Anatomy of a quiet fall

The CTDA sale continues for another few hours, and I will have my price stick for another few days, as I originally noted. I want to thank the organizers and volunteers who put the sale together; they’ve been unflaggingly kind and patient with this noob and their questions. And I heartily endorse the sale as a reader. I got a ridiculous haul of books the first time, and a few more this time around (going light because I haven’t finished the first batch yet).

It has been a humbling experience, trying to reach the level of the other, more successful authors in the sale. I will point out that they have allowed me to participate, which they did not have to do, and for that I’m grateful. But after today, I don’t think I’ll try again. It did not work out. I don’t think this has anything to do with the sale; the other authors did much, much better. The more charitable reading of the situation is that I’m just not a good fit for this audience.

I’m saying all of this in the spirit of transparency, I think, and also to explain why I’ll probably promote the sale as a reader going forward, but not submit my books for it. It’s not a judgement of the sale itself. I continue to recommend it if you write in that genre. It looks like it will continue to be tweaked and improved, and they’re hoping for huge turnouts for fall. I wish them all the best.


This does give me serious pause about continuing the Therapist series. This was its big chance to find an audience, and it did not do so. So I don’t think there is one out there for it. I love it dearly and have had a wonderful time writing it, and after all this time, who knows — maybe the Healers audience has evaporated as well. Maybe the takeaway is to let go of the hope of finding an audience at all, and keep sailing messages in bottles out into the void, the way I started. There are worse ways to spend your time.

I certainly won’t stop writing entirely, because it’s too much a part of me. But how much energy I spend in trying to get it out to people is something worth examining. I had been fired up about learning about newsletters, learning about advertising, learning about ways to give my work the best chance it can have. But this experience brings up another possibility. Maybe this is as good as it gets.

People push back against negativity, and that’s understandable.

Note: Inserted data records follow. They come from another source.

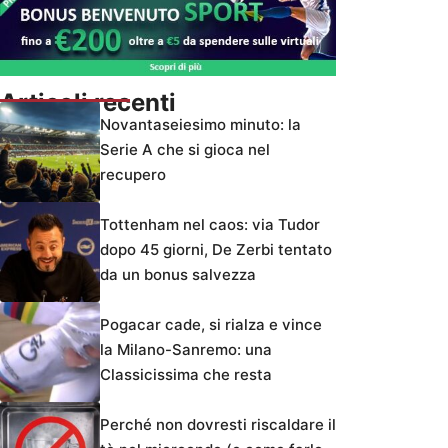
Articoli recenti
Novantaseiesimo minuto: la
Serie A che si gioca nel
recupero
Tottenham nel caos: via Tudor
dopo 45 giorni, De Zerbi tentato
da un bonus salvezza
Pogacar cade, si rialza e vince
la Milano-Sanremo: una
Classicissima che resta
Perché non dovresti riscaldare il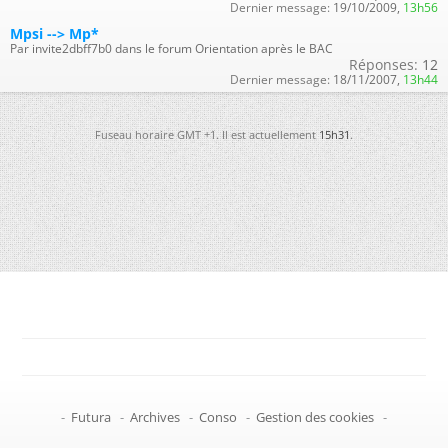
Dernier message:
19/10/2009,
13h56
Mpsi --> Mp*
Par invite2dbff7b0 dans le forum Orientation après le BAC
Réponses:
12
Dernier message:
18/11/2007,
13h44
Fuseau horaire GMT +1. Il est actuellement
15h31
.
-
Futura
-
Archives
-
Conso
-
Gestion des cookies
-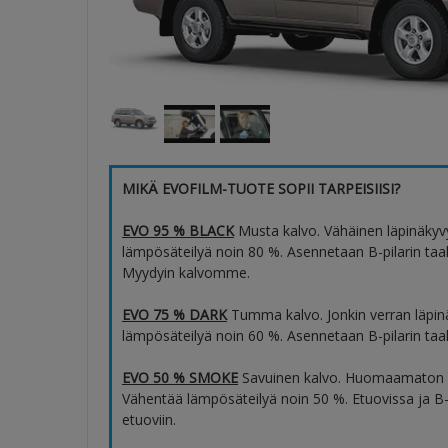
MIKÄ EVOFILM-TUOTE SOPII TARPEISIISI?
EVO 95 % BLACK
Musta kalvo. Vähäinen läpinäkyv
lämpösäteilyä noin 80 %. Asennetaan B-pilarin taaks
Myydyin kalvomme.
EVO 75 % DARK
Tumma kalvo. Jonkin verran läpin
lämpösäteilyä noin 60 %. Asennetaan B-pilarin taaks
EVO 50 % SMOKE
Savuinen kalvo. Huomaamaton l
Vähentää lämpösäteilyä noin 50 %. Etuovissa ja B-p
etuoviin.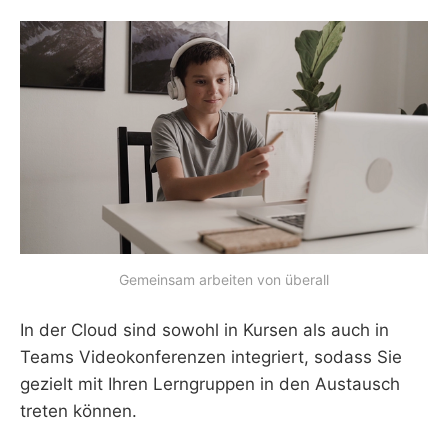
Gemeinsam arbeiten von überall
In der Cloud sind sowohl in Kursen als auch in
Teams Videokonferenzen integriert, sodass Sie
gezielt mit Ihren Lerngruppen in den Austausch
treten können.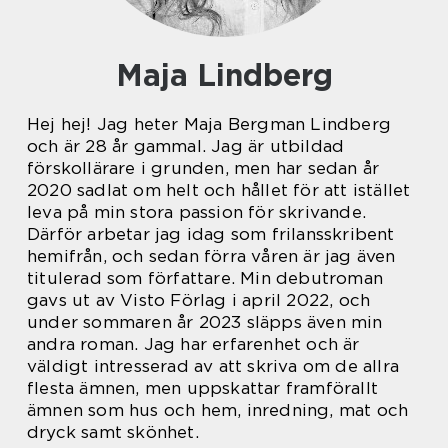
Maja Lindberg
Hej hej! Jag heter Maja Bergman Lindberg
och är 28 år gammal. Jag är utbildad
förskollärare i grunden, men har sedan år
2020 sadlat om helt och hållet för att istället
leva på min stora passion för skrivande.
Därför arbetar jag idag som frilansskribent
hemifrån, och sedan förra våren är jag även
titulerad som författare. Min debutroman
gavs ut av Visto Förlag i april 2022, och
under sommaren år 2023 släpps även min
andra roman. Jag har erfarenhet och är
väldigt intresserad av att skriva om de allra
flesta ämnen, men uppskattar framförallt
ämnen som hus och hem, inredning, mat och
dryck samt skönhet.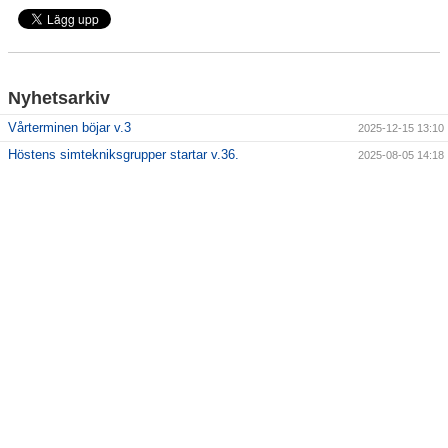
Nyhetsarkiv
Vårterminen böjar v.3
2025-12-15 13:10
Höstens simtekniksgrupper startar v.36.
2025-08-05 14:18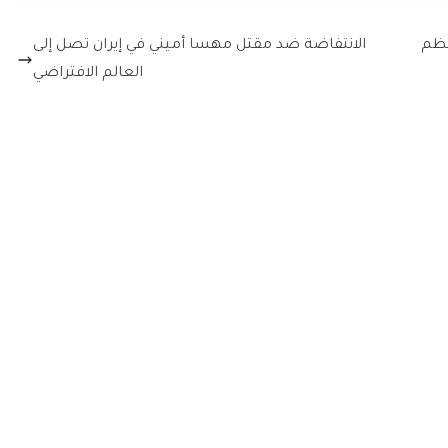
عظم
الانتفاضة ضد مقتل مهسا أميني في إيران تصل إلى
العالم الافتراضي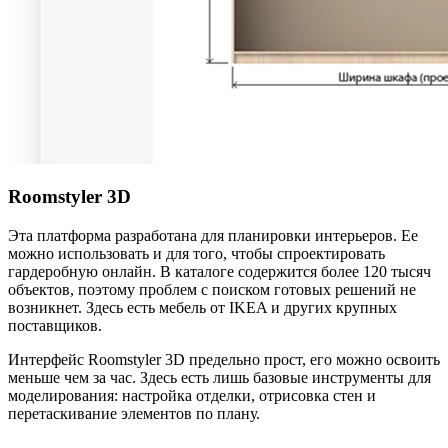
Roomstyler 3D
Эта платформа разработана для планировки интерьеров. Ее
можно использовать и для того, чтобы спроектировать
гардеробную онлайн. В каталоге содержится более 120 тысяч
объектов, поэтому проблем с поиском готовых решений не
возникнет. Здесь есть мебель от IKEA и других крупных
поставщиков.
Интерфейс Roomstyler 3D предельно прост, его можно освоить
меньше чем за час. Здесь есть лишь базовые инструменты для
моделирования: настройка отделки, отрисовка стен и
перетаскивание элементов по плану.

I think it’s easy to misinterpret why I dive into it: to pull apart a bad situation and see what I can learn from it. To figure out the takeaway for next time, rather than running away.

There’s a lot to pull apart, and some of it is private: what writing means to me, what it’s done to take something so close to my core identity (considering that I’ve been doing it consistently since I was ten) and hold it up for external validation. But I’ll also consider that I might be wasting my time trying to keep up with my betters. That just because I’ve been writing for a long time doesn’t make me any good at it. To have some humility.

Three months ago, when the last sale was going on, I was standing in line at the closing weekend of a beloved local ice cream shop, watching numbers tick up. I was still waiting for a chance to get the medical stuff resolved. I’d only published my last novella a couple of weeks prior, and didn’t know yet that it would slowly amass a small audience of people who hadn’t read the rest of the series (thank y’all <3).

Who knows where I’ll be three months from now, but I hope to come back as a reader. Having finished my backlog (lolsob) and ready to cheerlead. There’s always something that can be learned.